### Job
Using the records that appear below, write out exactly the lines from the one with "vfov_deg: 1.4" through the one with "f_number: 11", keeping both end lines.

### Data
•••••

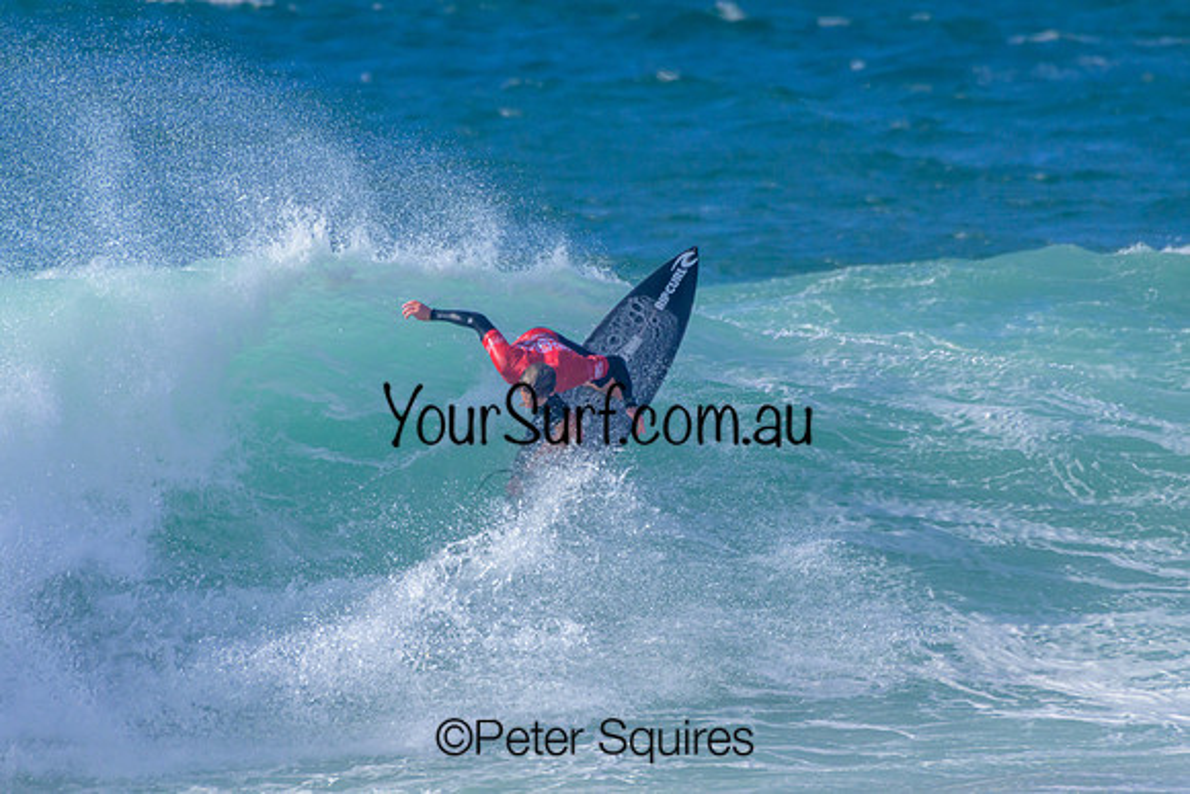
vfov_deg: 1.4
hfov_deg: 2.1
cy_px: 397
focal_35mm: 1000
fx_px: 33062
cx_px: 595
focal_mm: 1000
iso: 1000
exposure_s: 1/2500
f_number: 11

•••••

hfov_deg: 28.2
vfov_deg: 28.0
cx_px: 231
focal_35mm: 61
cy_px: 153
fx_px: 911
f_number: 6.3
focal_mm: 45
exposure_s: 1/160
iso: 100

•••••

### Response to the task
vfov_deg: 1.4
hfov_deg: 2.1
cy_px: 397
focal_35mm: 1000
fx_px: 33062
cx_px: 595
focal_mm: 1000
iso: 1000
exposure_s: 1/2500
f_number: 11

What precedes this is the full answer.